New Delhi to meet forecasts for industries, and also with taxpayers, as the Union Budget 2026 approaches in sight. Against the backdrop of a world-wide economic turbulence, which means economic growth is yet an ongoing need and many stakeholders are already seeking to see Budget 2026 through an investment reform lens, as the government looks to reduce its tax burden, streamline compliance costs, encourage investment and consumption with budget releases (to be prepared to meet the tax obligations of government by 2026).
Expectations are diffuse, falling from individual taxpayers as far as MSMEs, to capital-intensive sectors. Here’s a summary of the primary needs, and some suspected policy trajectories, that could inform the coming budget.
Individual Tax Savings and Personal Tax Relief
Tax relief of individual taxpayers is one of the top demand items for the Budget 2026. Some reforms from the State Bank of India (SBI) to induce household savings (fairer tax treatment for bank deposits, insurance, and pension products) have been proposed. Of the three recommendations one is that the interest income earned on bank deposits would be commensurate with long-term and short-term capital gains tax. That would increase the attractiveness of the traditional savings instruments, especially for the middle-class and elderly.
They are looking to see such a salary-related standard deduction raised under the new tax regime, which now totals ₹75,000. Increasing the limit would result in increased disposable income and reduce inflationary pressures.
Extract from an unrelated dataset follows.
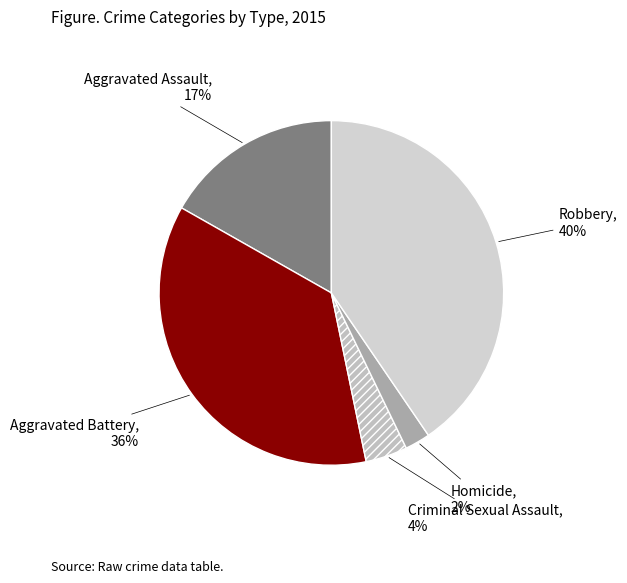

How many slices are in this pie chart?

5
Expectations of the Industry
Data Centers
The global data centre industry wants to see clearer relief in tax and regulatory relief as India becomes a global data hub. Some of the key requests include full GST input credit for building data centers, and electricity systems, which in India have received less than half the tax treatment and should be further guaranteed to spur the country’s potential capital investment into digitalisation.
Jewellery Sector
The gems and jewellery industry is calling for the import duty of gold, silver, platinum, and others, to be rationalised. Exports suffer higher costs and become less competitive. A calibrated reduction could also consolidate domestic demand, stimulate exports, and raise income at the end of the cost chain.
MSMEs
Micro, small and medium enterprises are still the bedrock of employment generation in India. A targeted cut in corporate tax for small profit-making firms, particularly where their profit after tax (PAT) is below ₹1 crore, is often discussed. And that relief could improve cash flows, encourage reinvestment and accelerate job creation.
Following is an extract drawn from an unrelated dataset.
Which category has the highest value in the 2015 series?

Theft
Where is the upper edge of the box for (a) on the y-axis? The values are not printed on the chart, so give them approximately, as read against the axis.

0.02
The GST and Other Indirect Tax Reforms
Firms remain interested in simplifying GST. These entities seek amendments in CGST Act Section 15(3)(b) to limit the interpretational disputes, the procedural complexities regarding discounting and valuation. Another important expectation would be removal of Section 13(8)(b) of the IGST Act. Repeal of this would move the act at the place of supply for intermediary services to the place of the receiver to align the country’s GST with the global tax system, and encourage competition among service exporters.
Infrastructure, Agriculture, and Health
Infrastructure Spending
Increased public infrastructure spending -- roads, railways, logistics and energy -- will likely be a core component of Budget 2026. For those reasons, such investments will have a large multiplier effect—crowding in private enterprise and economic growth.
Rural Reforms
Rural consumption is also an emerging area of focus. Stakeholders want reforms — like single window clearances, 24×7 warehouse operations and better rural infrastructure. These are the steps that will help reduce agricultural waste and protect agricultural supply chains, and raise farmer returns.
Healthcare
Healthcare needs that consideration, too. Higher tax benefits for preventive care; greater insurance deductions and broader public funding of health infrastructure — it could make things more efficient, affordable and improve long-term productivity.
Looking Ahead
The Union Budget 2026 – to take place on 1 February 2026 – will detail the government’s priorities with regards to the economy in the following 12 months. Balancing fiscal responsibility with reforms to spur growth is still vital. Whether it is fiscal relief for individuals, streamlined compliance for enterprises or specialized concessions for big industries, Budget 2026 is full of hype.
How well such demands are achieved will impact sentiment in all industries — and if so, whether India will have confidence heading into the next phase of economic development. So it will not be until Budget 2026 to deliver relief, reform, or restraint.